## Exercise:
Arrange the lines below as a Markdown table with the columns "No." and "Line", numbering each row and omitting blank lines. Leave the pictures out of the table.

## Data section:
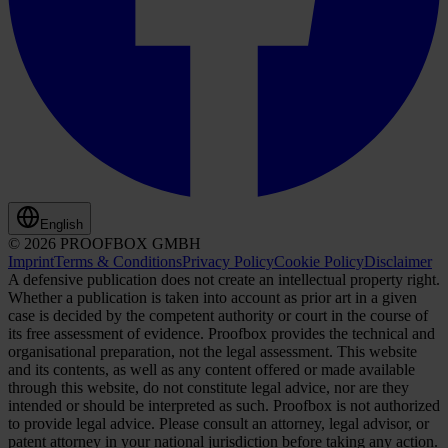
English
© 2026 PROOFBOX GMBH
Imprint
Terms & Conditions
Privacy Policy
Cookie Policy
Disclaimer
A defensive publication does not create an intellectual property right.
Whether a publication is taken into account as prior art in a given
case is decided by the competent authority or court in the course of
its free assessment of evidence. Proofbox provides the technical and
organisational preparation, not the legal assessment. This website
and its contents, as well as any content offered or made available
through this website, do not constitute legal advice, nor are they
intended or should be interpreted as such. Proofbox is not authorized
to provide legal advice. Please consult an attorney, legal advisor, or
patent attorney in your national jurisdiction before taking any action.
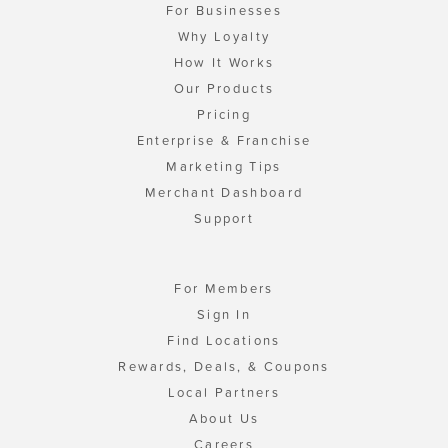
For Businesses
Why Loyalty
How It Works
Our Products
Pricing
Enterprise & Franchise
Marketing Tips
Merchant Dashboard
Support
For Members
Sign In
Find Locations
Rewards, Deals, & Coupons
Local Partners
About Us
Careers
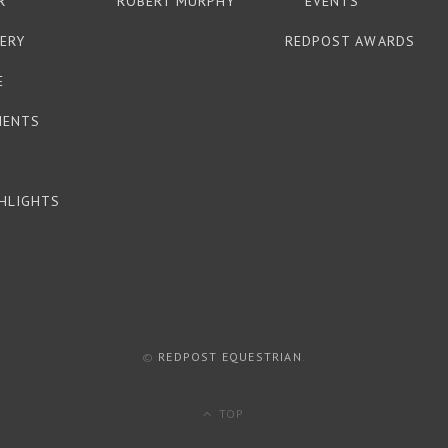
R
ROBERT MURPHY
EVENTS
ERY
REDPOST AWARDS
E
MENTS
HLIGHTS
©
REDPOST EQUESTRIAN
.
TOP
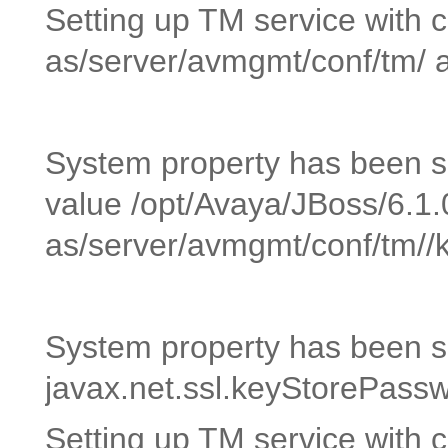
Setting up TM service with c
as/server/avmgmt/conf/tm/ 
System property has been se
value /opt/Avaya/JBoss/6.1.
as/server/avmgmt/conf/tm//k
System property has been se
javax.net.ssl.keyStorePas
Setting up TM service with c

## Reply:
| No. | Line |
|---|---|
| 1 | English |
| 2 | © 2026 PROOFBOX GMBH |
| 3 | Imprint |
| 4 | Terms & Conditions |
| 5 | Privacy Policy |
| 6 | Cookie Policy |
| 7 | Disclaimer |
| 8 | A defensive publication does not create an intellectual property right. |
| 9 | Whether a publication is taken into account as prior art in a given |
| 10 | case is decided by the competent authority or court in the course of |
| 11 | its free assessment of evidence. Proofbox provides the technical and |
| 12 | organisational preparation, not the legal assessment. This website |
| 13 | and its contents, as well as any content offered or made available |
| 14 | through this website, do not constitute legal advice, nor are they |
| 15 | intended or should be interpreted as such. Proofbox is not authorized |
| 16 | to provide legal advice. Please consult an attorney, legal advisor, or |
| 17 | patent attorney in your national jurisdiction before taking any action. |
| 18 | For Businesses |
| 19 | Why Loyalty |
| 20 | How It Works |
| 21 | Our Products |
| 22 | Pricing |
| 23 | Enterprise & Franchise |
| 24 | Marketing Tips |
| 25 | Merchant Dashboard |
| 26 | Support |
| 27 | For Members |
| 28 | Sign In |
| 29 | Find Locations |
| 30 | Rewards, Deals, & Coupons |
| 31 | Local Partners |
| 32 | About Us |
| 33 | Careers |
| 34 | R |
| 35 | ROBERT MURPHY |
| 36 | EVENTS |
| 37 | ERY |
| 38 | REDPOST AWARDS |
| 39 | E |
| 40 | MENTS |
| 41 | HLIGHTS |
| 42 | © |
| 43 | REDPOST EQUESTRIAN |
| 44 | . |
| 45 | TOP |
| 46 | Setting up TM service with c |
| 47 | as/server/avmgmt/conf/tm/  |
| 48 | System property has been se |
| 49 | value /opt/Avaya/JBoss/6.1. |
| 50 | as/server/avmgmt/conf/tm//k |
| 51 | System property has been se |
| 52 | javax.net.ssl.keyStorePas |
| 53 | Setting up TM service with c |